Thursday, November 6, 2008

My Kid Gets Meta-Jokes!

So, if you read my wife's blog, you know that Liz now understands sarcasm. If you know me, you know I was proud of my girl. Well, tonight at dinner:
Liz: Dad, why did the duck cross the road?
Me: I don't know.
Liz: Because the chicken was on vacation...See, that's funny because the joke is usually about chickens...
My heart swelled.

Friday, September 19, 2008

The Bulldog

Today, we went to the Expressway Pit Beef stand for lunch for a bring-back. (Not quite the same as reach-around - ask your mom.) Expressway Pit Beef is anything but an express - it took an hour to place the order and receive our food. But, oh my lord was it good. I had the bulldog and an order of sweet potato fries. Too much. Why you ask? The bulldog is about a foot-long sausage (hot or mild) wrapped in pit beef with cheese, onions, and peppers. It was brutally delicious. I'm now trying in vain to recover in time for hot dog night at the kids' school.

Wednesday, September 10, 2008

Yes, I Know This Guy

Yes, I do know this guy. He is a good friend. And, yes, I'm a little jealous that I don't have this jersey. (FYI, the name on the back is 'MIML'. Bonus points to those who know what it means.)


Sunday, April 20, 2008

My Favorite Picture

So, I'm coaching tee ball now, and on Saturday, we had the baseball parade to kick off the season. Shannon snapped this picture of Sam, which may well be my favorite shot of him.

Wednesday, February 6, 2008

Kid Beer

First, a bit of advice for other fathers. If you are drinking beer, your toddler will be fascinated with what you are drinking from the bottle. Now, we know beer is bitter, and most kids don't like bitter things. Not my son. I gave him a sip, and he immediately demanded more. And no, he was not content to drink water out of an empty bottle. In fact, he became quite belligerent. Since that time, he has continued to try to get more beer. My wife and I have been trying to dissuade him. It is even harder when you have to thwart your friends' efforts to get him beer. But, the solution currently seems to be to give him "kid beer". As long as it comes in a nice glass bottle, he is perfectly happy with his kid beer.

Koolickles

Thanks to Filly for the recipe for koolickles (but no thanks for just bringing me some from Mississippi).
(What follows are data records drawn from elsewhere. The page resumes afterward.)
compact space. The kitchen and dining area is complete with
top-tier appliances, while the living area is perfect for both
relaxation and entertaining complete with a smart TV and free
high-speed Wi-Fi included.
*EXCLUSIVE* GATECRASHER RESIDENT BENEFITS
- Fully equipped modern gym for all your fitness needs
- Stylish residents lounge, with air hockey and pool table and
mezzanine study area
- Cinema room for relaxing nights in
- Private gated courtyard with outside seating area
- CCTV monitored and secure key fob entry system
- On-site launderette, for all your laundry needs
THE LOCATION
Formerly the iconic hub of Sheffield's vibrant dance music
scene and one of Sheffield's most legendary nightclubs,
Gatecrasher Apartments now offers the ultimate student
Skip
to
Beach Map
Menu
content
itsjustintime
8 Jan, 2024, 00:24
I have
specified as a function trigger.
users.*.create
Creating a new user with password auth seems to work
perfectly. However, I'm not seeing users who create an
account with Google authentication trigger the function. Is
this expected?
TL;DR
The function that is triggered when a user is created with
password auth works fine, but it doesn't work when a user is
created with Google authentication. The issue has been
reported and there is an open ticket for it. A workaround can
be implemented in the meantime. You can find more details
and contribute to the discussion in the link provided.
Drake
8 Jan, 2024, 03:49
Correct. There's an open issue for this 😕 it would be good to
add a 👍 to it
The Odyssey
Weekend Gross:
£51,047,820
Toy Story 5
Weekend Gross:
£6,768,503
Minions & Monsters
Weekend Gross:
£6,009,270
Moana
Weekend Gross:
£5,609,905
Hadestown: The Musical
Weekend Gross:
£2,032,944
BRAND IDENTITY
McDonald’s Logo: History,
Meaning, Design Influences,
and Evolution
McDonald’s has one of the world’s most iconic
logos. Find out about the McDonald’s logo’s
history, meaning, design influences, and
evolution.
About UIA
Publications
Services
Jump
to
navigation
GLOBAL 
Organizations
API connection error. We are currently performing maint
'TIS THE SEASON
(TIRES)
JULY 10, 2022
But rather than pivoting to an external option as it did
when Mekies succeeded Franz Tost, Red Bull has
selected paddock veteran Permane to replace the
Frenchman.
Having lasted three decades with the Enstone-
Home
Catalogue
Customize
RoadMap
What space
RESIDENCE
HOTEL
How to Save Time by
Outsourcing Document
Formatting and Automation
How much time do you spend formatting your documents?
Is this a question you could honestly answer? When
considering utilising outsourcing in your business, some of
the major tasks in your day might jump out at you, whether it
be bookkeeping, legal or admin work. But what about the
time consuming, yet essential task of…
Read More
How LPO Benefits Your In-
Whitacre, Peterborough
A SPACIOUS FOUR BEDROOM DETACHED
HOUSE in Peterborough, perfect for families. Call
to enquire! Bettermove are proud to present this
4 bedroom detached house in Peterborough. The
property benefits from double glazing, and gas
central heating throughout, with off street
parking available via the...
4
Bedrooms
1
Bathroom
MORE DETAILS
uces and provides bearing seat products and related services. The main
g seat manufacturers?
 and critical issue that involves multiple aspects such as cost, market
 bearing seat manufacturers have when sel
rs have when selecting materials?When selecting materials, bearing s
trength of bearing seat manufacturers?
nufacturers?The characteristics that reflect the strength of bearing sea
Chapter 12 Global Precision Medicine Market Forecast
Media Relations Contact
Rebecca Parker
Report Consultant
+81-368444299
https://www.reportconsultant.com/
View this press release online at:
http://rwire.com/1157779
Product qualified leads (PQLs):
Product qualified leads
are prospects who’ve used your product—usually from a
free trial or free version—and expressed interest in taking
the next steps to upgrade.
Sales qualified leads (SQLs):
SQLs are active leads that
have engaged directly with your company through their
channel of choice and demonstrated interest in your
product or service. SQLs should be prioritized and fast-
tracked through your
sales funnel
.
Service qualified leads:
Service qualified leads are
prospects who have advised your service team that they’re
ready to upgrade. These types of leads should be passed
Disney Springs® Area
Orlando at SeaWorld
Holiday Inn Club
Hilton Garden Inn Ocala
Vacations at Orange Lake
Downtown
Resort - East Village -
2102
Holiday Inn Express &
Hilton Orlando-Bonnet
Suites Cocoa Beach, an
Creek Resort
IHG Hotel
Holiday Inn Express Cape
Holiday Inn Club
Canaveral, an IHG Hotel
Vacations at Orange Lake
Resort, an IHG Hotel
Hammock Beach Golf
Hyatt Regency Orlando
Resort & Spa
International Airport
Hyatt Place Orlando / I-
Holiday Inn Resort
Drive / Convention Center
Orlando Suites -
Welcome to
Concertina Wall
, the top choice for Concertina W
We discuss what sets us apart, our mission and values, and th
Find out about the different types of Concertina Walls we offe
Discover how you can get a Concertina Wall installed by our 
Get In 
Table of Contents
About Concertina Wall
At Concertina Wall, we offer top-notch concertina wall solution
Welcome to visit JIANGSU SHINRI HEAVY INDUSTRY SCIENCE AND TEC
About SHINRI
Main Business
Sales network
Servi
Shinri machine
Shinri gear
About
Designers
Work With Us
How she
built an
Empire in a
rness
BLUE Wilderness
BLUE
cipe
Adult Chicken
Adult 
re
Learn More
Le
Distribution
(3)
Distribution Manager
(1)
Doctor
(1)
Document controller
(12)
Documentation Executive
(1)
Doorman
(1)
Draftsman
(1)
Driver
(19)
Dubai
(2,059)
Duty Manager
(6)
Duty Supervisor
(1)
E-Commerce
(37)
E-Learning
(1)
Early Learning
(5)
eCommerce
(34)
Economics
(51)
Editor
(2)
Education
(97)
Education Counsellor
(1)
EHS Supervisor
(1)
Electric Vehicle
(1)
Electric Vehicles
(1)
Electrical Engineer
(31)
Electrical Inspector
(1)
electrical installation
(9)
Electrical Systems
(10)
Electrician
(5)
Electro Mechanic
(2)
These are the cherry ones. (No, there are no others.)



Here's are some more of my photos of koolickles.

Frost

I was going back through some old photos and found these that I took early in the morning on New Year's Eve 2007. It's my car before I left for work.

Don't Get Your Nuts In A Sling (Part 1)

So, Tuesday was the pre-surgical visit for what I like to refer to as the "Snip 'n' Clip". It was pretty straight forward. First a nurse took my blood pressure. Who's surprised that it was high? Then she needed a urine sample. After that, I waited for 10-15 minutes for the doctor to come in. Standard questions to make sure I'm ready for this - how long have you been married?, how many kids do you have?, I'm assuming you hold them responsible for your baldness and graying hair? - that type of stuff. Prior surgeries? History of medical problems?

Then he said, "Let's see when we can get you an appointment." I pointed out that I'm already scheduled for 8:00 am on Friday. He realized that he has quite a few neuterings that morning and promised not to drink too much on Thursday night. Really.

Now, this is where I officially got old. He explained to me the importance of prostate exams. Fortunately, he is not a big believer of the "finger test". Then he asked if I ever got up at night to go to the bathroom. "Sure." Then he tells me I might have nocturia and sends me for a blood test. Turns out, this is the same test that is used to screen for prostate cancer, but insurance companies will cover it if the test is for a problem like nocturia. Let's hope I don't have either.

Later, Shannon (the wife), who is also studying nursing, asked if she could assist in the procedure. My response - "NO". (She looked a bit too excited.) "Well, did you ask the doctor?", she said. "No, because regardless of his response, you're not assisting."

Some people have suggested photographic documentation of the procedure. Maybe me in a gown with a sad face? Who knows, maybe you'll get some photos of "my shame". Depends how hard that Lortab hits me.

And for any interested parties, here's the list of preparatory advice:
  1. You should eat breakfast or lunch.
  2. DO NOT shave yourself.
  3. Wear sweat pants.
  4. Wear briefs, not boxers.
  5. DO NOT take Aspirin or Ibuprofen 7 days prior to your appointment.